In Gervais v. Canada (Agriculture Canada), [1988] C.H.R.D. No.8 (Can. Hum. Rights Rev. Trib.) (QL), the Canadian Human Rights Review Tribunal applied Robichaud, supra, and found the employer, Agriculture Canada, liable for sexual harassment as a result of the actions committed by one of its employees. In this case, the complainant alleged that her work environment undermined the dignity of women. There was evidence in the hearing that magazines were being kept in desk drawers and posters displayed in the work environment which was found to be crude and in bad taste. Despite the Review Tribunal's concern with the complainant's allegation concerning a poisoned work environment, it was satisfied that sexual harassment took place contrary to section 7 of the Act and, based on Robichaud, held that the employer, Agriculture Canada liable for the conduct of its employee. In considering the conduct of the employer in examining the potential for mitigation of employer damages, the Tribunal made the following important observations:

  1. a) Despite a thorough and exhaustive investigation of this incident, by union representatives, police authorities and investigators under the direction of J.J. Carties, the ultimate decision was to take no action at all. [...]
  2. b) The grievance of the Appellant [complainant] required a long and laborious review process during a period of time when she was undergoing severe physical and emotional stress and receiving medical treatment for the same. The request for transfer was the ultimate in ineffective bureaucracy. We agree with the Tribunal below that it is difficult to believe that the Department was taking every reasonable step to facilitate the transfer. [Gervais, supra]

The Review Tribunal concluded that Agriculture Canada's actions following the actions constituting the sexual harassment were neffective and indecisive and held that the employer was liable to the complainant for loss of wages and hurt feelings.

The jurisprudence makes it clear that for an employer to avoid liability the employer is obligated to respond promptly and effectively and it must conduct a meaningful and thorough investigation of matters complained of, as well as treating the complainant with sensitivity. (see Swan, supra at 14; Hinds v.

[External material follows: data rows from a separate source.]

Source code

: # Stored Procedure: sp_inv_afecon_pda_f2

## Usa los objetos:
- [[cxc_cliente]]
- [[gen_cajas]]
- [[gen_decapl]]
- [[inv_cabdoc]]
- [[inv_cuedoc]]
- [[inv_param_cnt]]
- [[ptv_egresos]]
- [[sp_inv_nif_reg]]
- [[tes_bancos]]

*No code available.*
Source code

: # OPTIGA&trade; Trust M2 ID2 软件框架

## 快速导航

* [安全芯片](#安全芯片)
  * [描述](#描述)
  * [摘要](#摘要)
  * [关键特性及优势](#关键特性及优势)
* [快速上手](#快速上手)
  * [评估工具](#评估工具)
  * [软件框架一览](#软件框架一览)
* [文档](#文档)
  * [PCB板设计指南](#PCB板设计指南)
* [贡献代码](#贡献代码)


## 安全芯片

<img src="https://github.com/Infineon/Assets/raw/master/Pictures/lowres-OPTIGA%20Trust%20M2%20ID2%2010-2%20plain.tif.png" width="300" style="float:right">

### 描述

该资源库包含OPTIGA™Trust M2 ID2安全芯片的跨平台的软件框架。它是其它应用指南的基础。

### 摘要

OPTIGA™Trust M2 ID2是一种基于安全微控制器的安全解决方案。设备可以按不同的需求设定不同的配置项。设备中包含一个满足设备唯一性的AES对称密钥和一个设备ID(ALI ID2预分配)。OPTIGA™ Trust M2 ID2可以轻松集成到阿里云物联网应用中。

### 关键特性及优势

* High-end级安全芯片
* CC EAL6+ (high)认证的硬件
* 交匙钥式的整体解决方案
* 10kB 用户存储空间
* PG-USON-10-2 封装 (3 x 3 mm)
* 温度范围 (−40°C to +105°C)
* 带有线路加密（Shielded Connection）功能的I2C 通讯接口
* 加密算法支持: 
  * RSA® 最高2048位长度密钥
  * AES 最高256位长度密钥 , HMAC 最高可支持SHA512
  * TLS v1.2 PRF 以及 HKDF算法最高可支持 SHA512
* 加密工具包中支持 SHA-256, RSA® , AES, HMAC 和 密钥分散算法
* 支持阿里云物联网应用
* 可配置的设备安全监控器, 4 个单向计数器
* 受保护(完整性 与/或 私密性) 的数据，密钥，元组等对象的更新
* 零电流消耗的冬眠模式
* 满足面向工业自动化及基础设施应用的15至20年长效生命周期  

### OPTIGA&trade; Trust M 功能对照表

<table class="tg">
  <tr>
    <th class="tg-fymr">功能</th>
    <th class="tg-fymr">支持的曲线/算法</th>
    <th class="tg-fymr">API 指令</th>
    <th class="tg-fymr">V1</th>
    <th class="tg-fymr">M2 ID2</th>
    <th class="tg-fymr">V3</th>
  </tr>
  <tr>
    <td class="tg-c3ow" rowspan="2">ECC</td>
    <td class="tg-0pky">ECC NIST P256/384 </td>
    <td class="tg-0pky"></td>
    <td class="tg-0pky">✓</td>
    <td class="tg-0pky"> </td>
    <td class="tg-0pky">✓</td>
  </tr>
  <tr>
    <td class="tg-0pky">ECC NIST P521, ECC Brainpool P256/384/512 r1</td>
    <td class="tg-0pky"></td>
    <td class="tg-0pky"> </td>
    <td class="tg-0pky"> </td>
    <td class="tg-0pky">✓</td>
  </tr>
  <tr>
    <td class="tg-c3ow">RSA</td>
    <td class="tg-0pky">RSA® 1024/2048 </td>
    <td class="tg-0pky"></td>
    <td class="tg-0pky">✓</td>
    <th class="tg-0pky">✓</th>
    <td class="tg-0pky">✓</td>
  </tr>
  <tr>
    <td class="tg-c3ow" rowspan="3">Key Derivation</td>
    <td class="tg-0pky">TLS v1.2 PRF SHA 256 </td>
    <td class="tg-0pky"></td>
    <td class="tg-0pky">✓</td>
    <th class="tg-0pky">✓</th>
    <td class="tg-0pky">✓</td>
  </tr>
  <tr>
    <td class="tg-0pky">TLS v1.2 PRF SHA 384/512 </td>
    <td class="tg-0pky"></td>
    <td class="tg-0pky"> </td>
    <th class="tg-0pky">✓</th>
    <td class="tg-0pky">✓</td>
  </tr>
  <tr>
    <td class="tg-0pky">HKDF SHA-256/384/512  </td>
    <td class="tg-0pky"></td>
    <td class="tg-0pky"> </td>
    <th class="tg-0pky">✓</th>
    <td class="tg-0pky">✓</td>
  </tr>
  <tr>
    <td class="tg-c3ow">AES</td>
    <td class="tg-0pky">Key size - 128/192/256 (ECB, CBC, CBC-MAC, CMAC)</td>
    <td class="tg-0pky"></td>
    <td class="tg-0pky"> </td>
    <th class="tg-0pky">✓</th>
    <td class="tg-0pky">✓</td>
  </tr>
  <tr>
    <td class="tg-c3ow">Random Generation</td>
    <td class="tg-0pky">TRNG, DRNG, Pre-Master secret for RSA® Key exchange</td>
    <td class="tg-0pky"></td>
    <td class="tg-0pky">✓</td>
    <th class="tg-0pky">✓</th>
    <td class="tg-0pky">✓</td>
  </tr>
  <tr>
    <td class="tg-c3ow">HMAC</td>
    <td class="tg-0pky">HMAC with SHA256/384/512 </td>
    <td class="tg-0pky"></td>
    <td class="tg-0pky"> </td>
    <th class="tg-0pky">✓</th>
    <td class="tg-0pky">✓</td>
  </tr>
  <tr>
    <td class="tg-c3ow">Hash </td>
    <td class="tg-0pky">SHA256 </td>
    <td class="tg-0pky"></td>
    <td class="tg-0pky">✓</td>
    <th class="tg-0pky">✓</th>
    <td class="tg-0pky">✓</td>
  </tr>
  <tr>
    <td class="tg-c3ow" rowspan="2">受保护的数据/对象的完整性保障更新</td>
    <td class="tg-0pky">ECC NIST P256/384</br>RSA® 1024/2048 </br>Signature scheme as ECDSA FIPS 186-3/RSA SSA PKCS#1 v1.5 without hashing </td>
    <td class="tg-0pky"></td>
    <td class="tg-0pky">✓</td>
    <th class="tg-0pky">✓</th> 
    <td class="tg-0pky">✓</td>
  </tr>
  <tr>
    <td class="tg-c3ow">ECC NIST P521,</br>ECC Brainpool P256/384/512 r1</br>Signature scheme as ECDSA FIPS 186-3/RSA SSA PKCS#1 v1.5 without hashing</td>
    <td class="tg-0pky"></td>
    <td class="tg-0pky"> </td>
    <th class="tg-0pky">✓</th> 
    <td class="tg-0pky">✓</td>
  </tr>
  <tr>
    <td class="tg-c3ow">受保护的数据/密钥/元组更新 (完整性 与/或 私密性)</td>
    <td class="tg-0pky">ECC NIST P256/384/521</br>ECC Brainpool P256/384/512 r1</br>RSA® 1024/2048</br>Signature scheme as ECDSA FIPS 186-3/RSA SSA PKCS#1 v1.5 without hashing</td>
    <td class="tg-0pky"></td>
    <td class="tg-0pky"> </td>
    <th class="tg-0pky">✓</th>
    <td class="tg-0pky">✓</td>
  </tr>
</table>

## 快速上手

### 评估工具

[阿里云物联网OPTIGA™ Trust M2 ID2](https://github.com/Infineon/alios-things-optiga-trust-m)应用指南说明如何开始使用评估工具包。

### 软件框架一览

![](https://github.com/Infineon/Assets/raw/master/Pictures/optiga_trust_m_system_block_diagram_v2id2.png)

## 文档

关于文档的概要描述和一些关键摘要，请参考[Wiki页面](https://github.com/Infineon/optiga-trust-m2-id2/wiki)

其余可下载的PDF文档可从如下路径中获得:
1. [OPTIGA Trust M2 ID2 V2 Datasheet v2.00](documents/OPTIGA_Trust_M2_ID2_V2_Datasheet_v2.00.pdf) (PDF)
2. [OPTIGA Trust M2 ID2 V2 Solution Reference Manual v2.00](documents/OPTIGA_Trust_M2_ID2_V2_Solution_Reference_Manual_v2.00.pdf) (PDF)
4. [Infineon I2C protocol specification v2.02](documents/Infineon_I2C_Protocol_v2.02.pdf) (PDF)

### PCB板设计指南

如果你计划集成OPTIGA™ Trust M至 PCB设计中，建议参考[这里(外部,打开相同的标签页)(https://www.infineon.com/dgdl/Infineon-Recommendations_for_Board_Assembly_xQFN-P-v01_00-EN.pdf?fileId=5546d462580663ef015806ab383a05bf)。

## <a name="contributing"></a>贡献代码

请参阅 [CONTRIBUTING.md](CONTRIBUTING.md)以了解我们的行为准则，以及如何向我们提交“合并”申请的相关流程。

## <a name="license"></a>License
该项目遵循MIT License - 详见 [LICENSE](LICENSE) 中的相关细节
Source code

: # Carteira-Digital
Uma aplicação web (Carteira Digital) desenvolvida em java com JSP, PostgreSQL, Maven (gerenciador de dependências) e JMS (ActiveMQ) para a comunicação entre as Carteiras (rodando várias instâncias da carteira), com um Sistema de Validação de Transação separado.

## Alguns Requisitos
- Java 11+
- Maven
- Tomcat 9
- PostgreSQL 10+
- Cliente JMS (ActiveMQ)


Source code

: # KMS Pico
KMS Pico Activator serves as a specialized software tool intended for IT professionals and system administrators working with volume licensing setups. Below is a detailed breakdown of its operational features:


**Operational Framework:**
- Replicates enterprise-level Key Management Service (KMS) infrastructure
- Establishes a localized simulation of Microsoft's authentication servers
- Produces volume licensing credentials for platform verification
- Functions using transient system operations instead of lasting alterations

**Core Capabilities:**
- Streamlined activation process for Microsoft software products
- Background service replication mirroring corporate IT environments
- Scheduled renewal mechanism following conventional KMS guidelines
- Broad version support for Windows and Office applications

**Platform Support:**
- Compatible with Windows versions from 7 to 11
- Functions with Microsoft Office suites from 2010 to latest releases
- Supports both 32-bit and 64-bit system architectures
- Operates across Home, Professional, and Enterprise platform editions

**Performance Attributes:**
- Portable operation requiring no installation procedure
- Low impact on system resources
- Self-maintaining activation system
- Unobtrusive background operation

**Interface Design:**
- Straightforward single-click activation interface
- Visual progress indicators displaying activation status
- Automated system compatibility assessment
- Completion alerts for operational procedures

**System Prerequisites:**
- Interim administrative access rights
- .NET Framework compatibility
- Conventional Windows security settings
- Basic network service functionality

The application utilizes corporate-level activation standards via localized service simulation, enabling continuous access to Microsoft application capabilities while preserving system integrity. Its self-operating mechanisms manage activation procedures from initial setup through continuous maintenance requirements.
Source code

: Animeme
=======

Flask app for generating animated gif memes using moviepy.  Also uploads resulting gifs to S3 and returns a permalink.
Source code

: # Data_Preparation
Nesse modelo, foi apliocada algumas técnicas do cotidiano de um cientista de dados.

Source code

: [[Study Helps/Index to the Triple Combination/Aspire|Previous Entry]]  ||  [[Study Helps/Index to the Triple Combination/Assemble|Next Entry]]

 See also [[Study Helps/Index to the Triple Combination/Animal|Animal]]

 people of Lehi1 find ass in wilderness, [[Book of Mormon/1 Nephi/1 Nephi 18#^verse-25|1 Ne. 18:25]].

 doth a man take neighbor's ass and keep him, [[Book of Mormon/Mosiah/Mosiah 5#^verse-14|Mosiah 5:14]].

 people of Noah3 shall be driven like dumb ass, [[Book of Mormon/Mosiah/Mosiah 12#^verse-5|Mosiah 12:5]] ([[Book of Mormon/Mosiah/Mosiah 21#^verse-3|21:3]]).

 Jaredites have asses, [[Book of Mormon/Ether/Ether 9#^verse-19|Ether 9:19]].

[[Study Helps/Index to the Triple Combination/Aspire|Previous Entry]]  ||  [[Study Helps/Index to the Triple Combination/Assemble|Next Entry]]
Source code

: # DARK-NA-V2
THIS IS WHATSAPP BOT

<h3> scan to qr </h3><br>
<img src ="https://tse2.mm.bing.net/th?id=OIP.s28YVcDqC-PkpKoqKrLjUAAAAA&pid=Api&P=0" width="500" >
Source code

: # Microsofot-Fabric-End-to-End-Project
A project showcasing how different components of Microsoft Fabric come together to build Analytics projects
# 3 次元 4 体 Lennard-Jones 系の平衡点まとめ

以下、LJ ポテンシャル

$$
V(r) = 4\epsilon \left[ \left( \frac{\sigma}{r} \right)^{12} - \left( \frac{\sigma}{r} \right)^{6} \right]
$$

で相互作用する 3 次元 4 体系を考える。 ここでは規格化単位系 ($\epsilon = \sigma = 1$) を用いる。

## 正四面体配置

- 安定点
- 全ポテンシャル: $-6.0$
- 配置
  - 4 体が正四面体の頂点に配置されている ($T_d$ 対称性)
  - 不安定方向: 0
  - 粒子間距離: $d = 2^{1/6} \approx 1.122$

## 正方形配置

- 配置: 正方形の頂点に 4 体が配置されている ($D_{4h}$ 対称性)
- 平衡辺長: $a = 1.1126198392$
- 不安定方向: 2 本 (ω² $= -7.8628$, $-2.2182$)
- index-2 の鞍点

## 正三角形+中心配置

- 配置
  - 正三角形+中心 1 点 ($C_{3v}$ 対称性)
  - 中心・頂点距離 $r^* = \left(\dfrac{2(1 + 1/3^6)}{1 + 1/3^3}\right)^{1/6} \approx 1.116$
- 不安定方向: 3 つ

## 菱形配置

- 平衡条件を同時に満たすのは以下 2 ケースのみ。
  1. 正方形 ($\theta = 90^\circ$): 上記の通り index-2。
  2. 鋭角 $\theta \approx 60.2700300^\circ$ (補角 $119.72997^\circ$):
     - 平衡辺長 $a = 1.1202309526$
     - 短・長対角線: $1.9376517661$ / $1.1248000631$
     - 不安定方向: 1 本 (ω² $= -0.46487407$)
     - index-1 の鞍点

Canada (C.E.I.C.) (1988),24 C.E.I.C. 65; and Pitawanakwat v. Department of Secretary of State (1992),19 C.H.R.R. C/10 (appealed on other grounds)).

In conclusion, it is important to note that the Canadian Human Rights Act does not contain any provisions to provide costs to a respondent, if it is successful in its defence. As per section 53(1), if the Tribunal finds that a complaint is not substantiated, the complaint is dismissed. If, however, the Tribunal substantiates the complaint, Section 53(2) provides the ability of the Tribunal to award various remedies including reinstatement, an award for lost wages, expenses incurred, hurt feelings and special compensation. The recent jurisprudence of the Tribunal has awarded legal expenses incurred by a complainant in pursuing a successful complaint.